If a stroke is caused by hemorrhage, or bleeding into the brain, a CT scan can show evidence of this almost immediately after stroke symptoms appear. Hemorrhage is the primary reason for avoiding certain drug treatments for stroke, such as thrombolytic therapy, the only proven acute stroke therapy for ischemic stroke.

Thrombolytic therapy cannot be used until the doctor can confidently diagnose the patient as suffering from an ischemic stroke because this treatment might increase bleeding and could make a hemorrhagic stroke worse.

Diagnostic Imaging: MRI Scan

Another imaging technique used for stroke patients is the magnetic resonance imaging or MRI scan. MRI uses magnetic fields to detect subtle changes in the content of brain tissue. One effect of stroke is the slowing of water movement, called diffusion, through the damaged brain tissue, and MRI can show this type of damage within the first hour after the stroke symptoms start.
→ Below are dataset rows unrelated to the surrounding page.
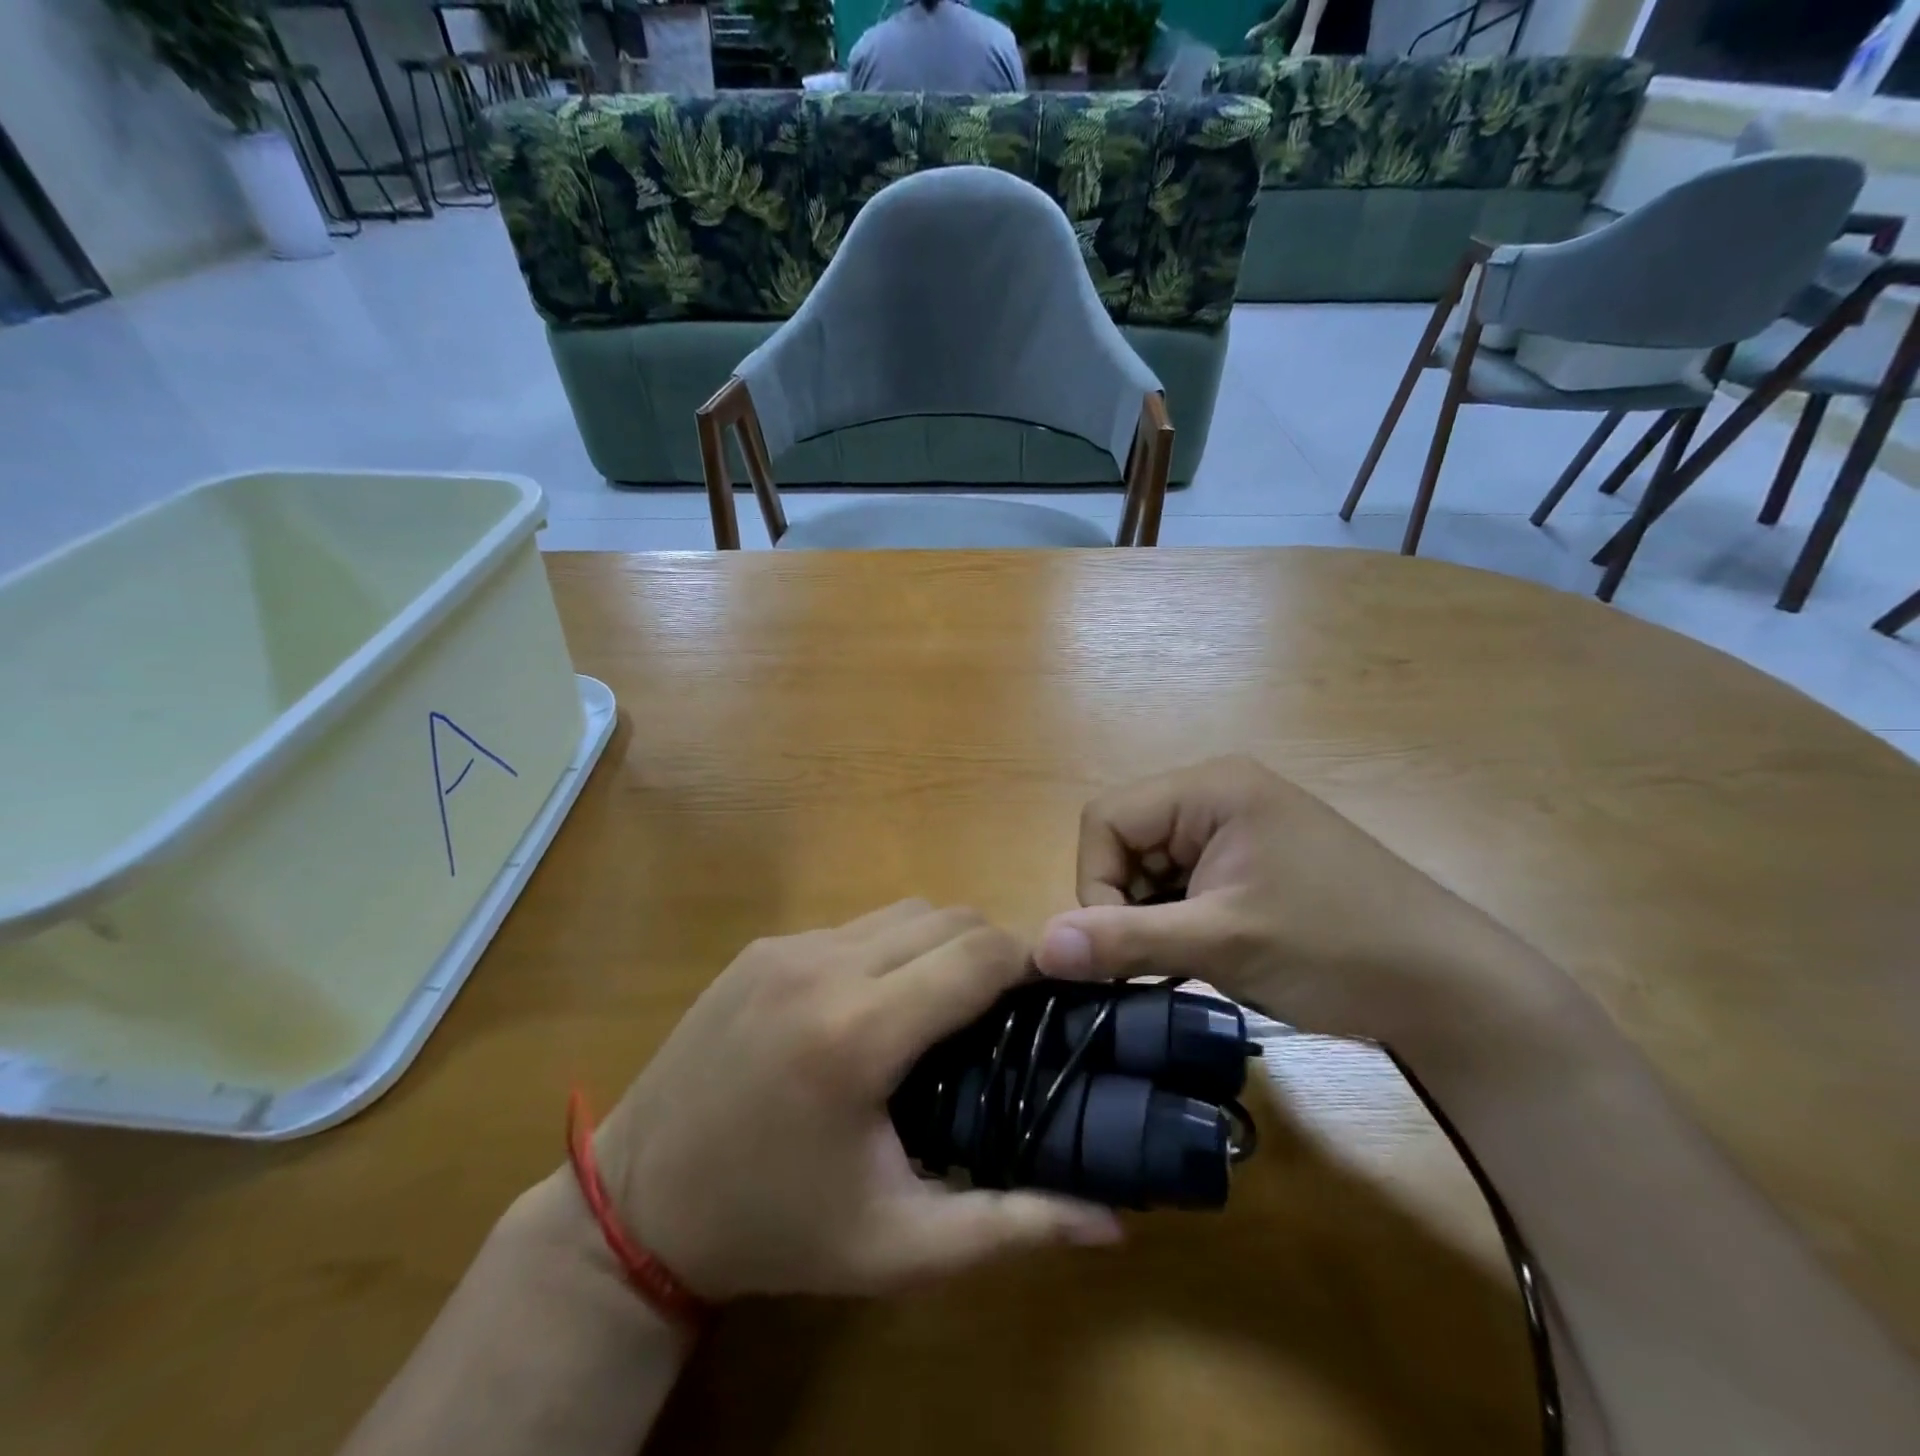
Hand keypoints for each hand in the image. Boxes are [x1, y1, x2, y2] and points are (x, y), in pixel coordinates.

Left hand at [591, 902, 1121, 1301]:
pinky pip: (855, 925)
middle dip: (991, 950)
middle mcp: (824, 965)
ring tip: (946, 1006)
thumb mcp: (895, 1246)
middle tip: (1004, 1011)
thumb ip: (1008, 1227)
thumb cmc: (775, 1229)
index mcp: (859, 1033)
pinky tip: (878, 1003)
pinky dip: (890, 947)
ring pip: (903, 911)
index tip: (1052, 995)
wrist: (636, 1205)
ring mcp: (787, 946)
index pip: (977, 954)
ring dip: (941, 943)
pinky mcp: (763, 945)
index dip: (1029, 963)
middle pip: (947, 917)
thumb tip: (1113, 1224)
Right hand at [1034, 756, 1483, 1041]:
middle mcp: (1217, 794)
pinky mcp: (1250, 861)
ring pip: (1151, 866)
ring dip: (1152, 916)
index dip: (1098, 884)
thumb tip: (1038, 946)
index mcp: (1209, 788)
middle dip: (1127, 903)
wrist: (1451, 991)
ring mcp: (1236, 828)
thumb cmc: (1335, 949)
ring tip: (1193, 959)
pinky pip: (1183, 881)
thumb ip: (1123, 940)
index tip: (1123, 946)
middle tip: (1160, 959)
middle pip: (1125, 841)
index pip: (1107, 820)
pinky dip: (1178, 920)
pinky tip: (1209, 954)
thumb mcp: (1220, 943)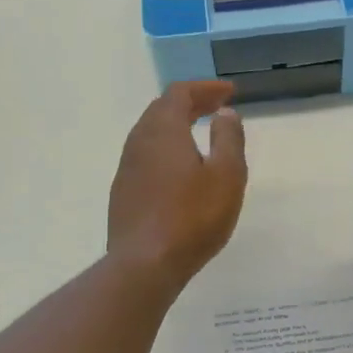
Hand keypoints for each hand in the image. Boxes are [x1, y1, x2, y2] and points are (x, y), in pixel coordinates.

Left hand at [107, 81, 247, 290]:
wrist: (144, 264)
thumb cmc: (193, 217)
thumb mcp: (226, 175)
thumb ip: (228, 139)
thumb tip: (224, 114)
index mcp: (164, 131)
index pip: (179, 93)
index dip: (205, 88)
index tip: (229, 93)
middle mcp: (139, 142)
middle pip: (162, 109)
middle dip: (191, 103)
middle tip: (216, 108)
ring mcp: (127, 168)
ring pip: (151, 133)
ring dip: (176, 126)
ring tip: (200, 134)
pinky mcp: (123, 192)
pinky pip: (146, 156)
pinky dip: (166, 148)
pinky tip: (180, 169)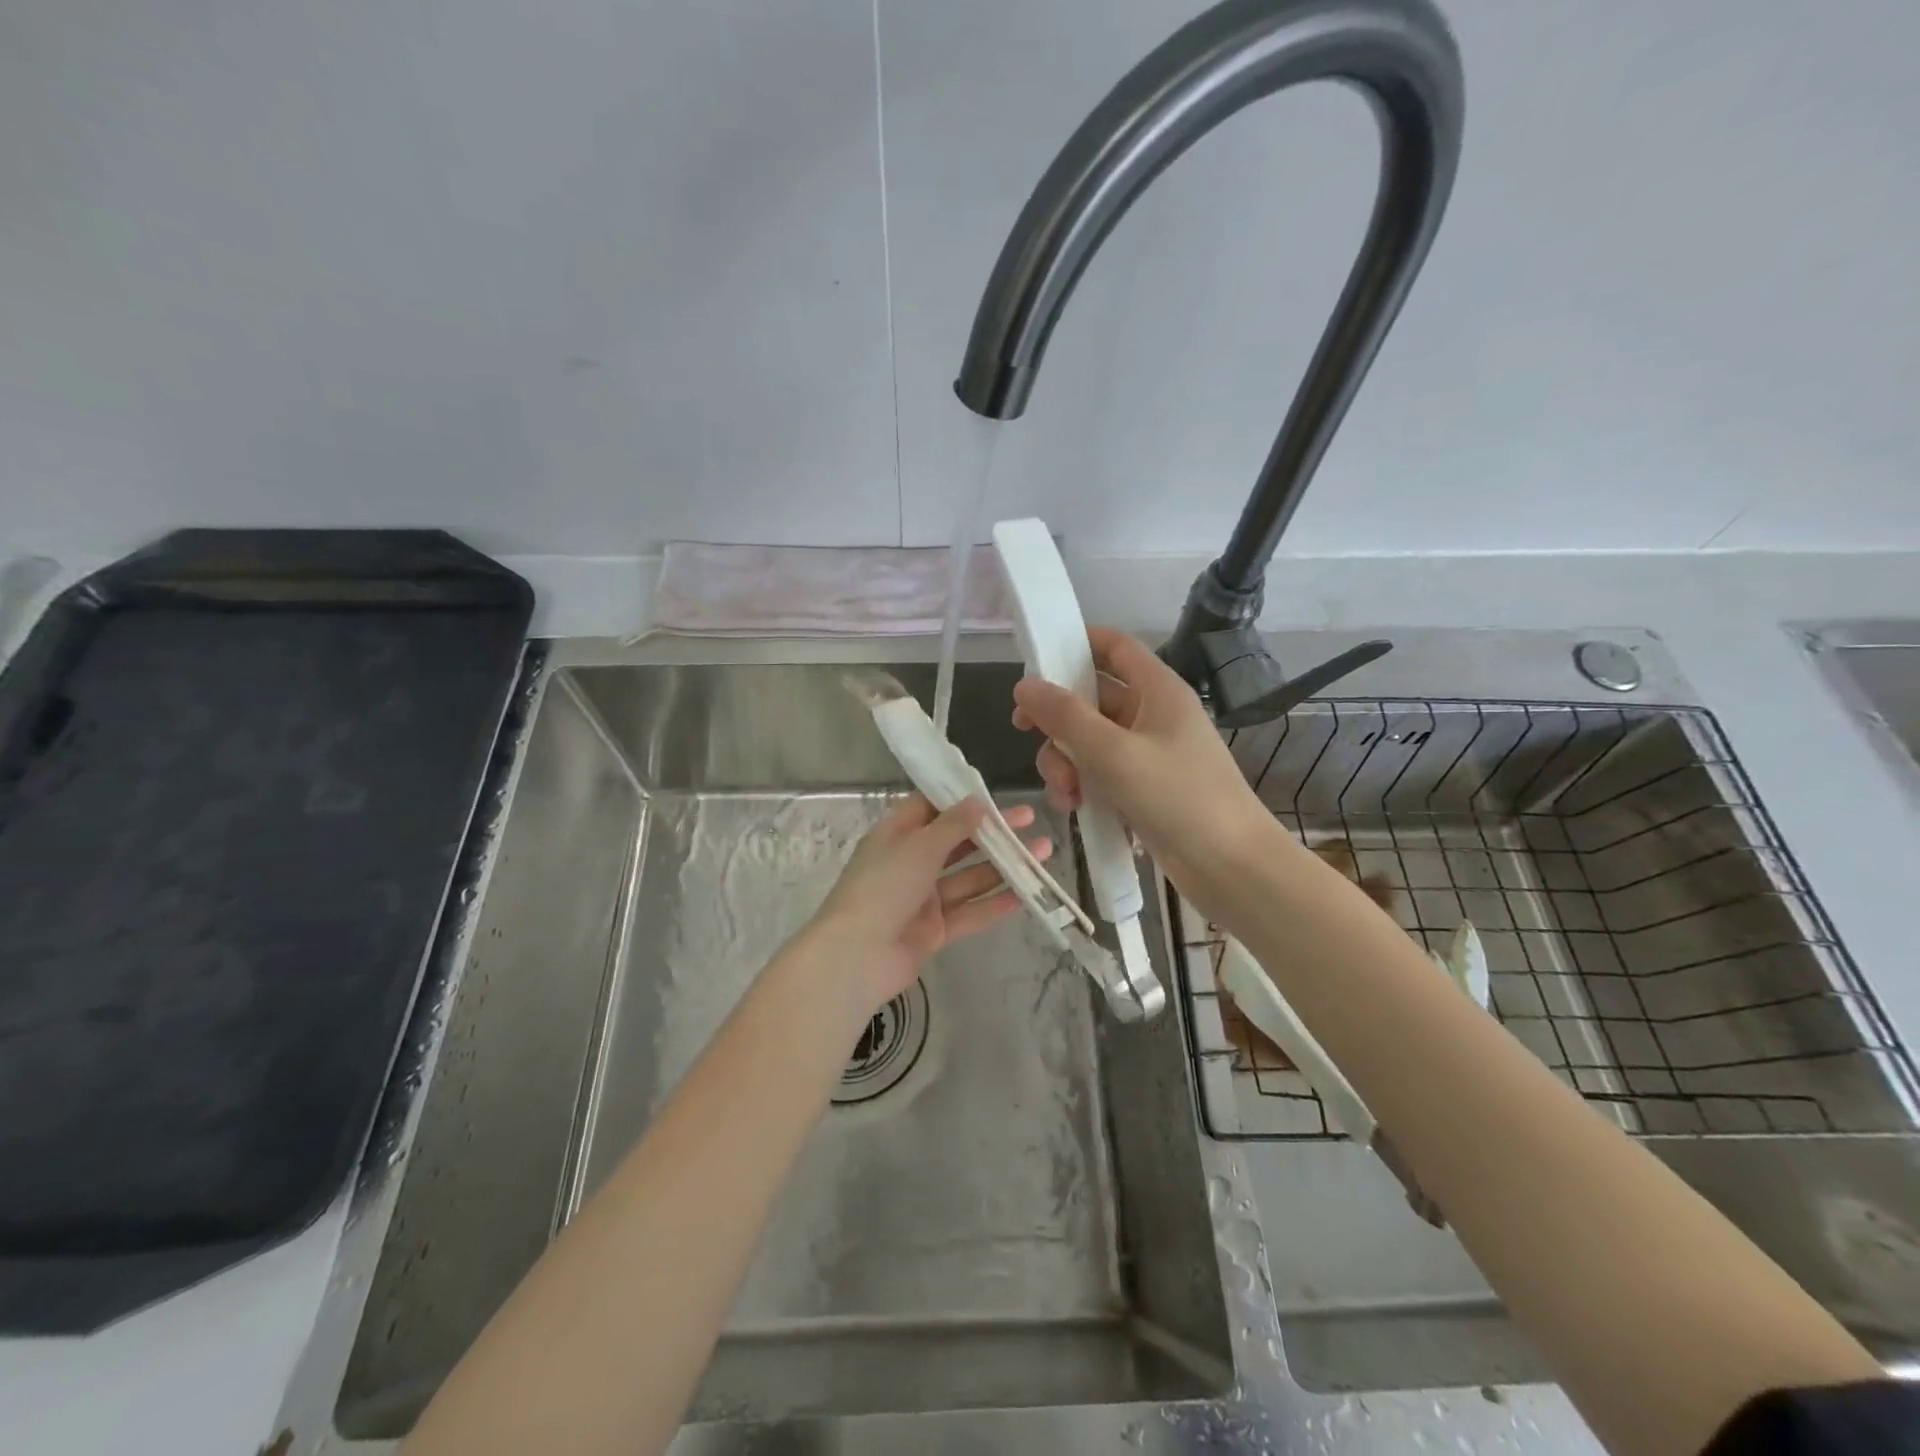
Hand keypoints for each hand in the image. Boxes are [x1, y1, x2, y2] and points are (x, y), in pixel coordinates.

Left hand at [804, 794, 1050, 1017]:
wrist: (857, 957)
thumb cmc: (883, 887)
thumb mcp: (919, 847)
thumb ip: (953, 825)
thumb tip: (979, 801)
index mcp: (896, 835)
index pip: (931, 808)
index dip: (961, 799)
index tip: (995, 794)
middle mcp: (910, 862)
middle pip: (956, 842)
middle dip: (992, 833)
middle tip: (1030, 821)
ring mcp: (922, 898)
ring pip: (968, 878)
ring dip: (1002, 866)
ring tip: (1041, 854)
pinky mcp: (934, 930)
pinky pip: (969, 912)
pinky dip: (994, 903)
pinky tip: (1025, 895)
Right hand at [1010, 626, 1274, 894]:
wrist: (1231, 868)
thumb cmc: (1177, 798)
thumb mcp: (1113, 753)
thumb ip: (1064, 716)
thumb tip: (1024, 684)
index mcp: (1157, 690)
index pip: (1114, 646)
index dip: (1076, 643)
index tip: (1034, 660)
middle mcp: (1152, 714)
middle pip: (1091, 697)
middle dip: (1058, 719)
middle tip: (1024, 732)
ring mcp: (1148, 753)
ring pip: (1089, 740)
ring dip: (1065, 760)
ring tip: (1065, 792)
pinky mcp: (1143, 788)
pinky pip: (1100, 772)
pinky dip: (1081, 785)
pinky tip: (1075, 808)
Differences Between CT and MRI Scans

MRI and CT are equally accurate for determining when hemorrhage is present. The benefit of MRI over a CT scan is more accurate and earlier diagnosis of infarction, especially for smaller strokes. Also, MRI is more sensitive than CT for detecting other types of brain disease, such as brain tumor, that might mimic stroke. However, MRI cannot be performed in patients with certain types of metallic or electronic implants, such as pacemakers for the heart.

Although increasingly used in the emergency diagnosis of stroke, MRI is not immediately available at all hours in most hospitals, where CT is used for acute stroke diagnosis. Also, MRI takes longer to perform than CT, and may not be performed if it would significantly delay treatment.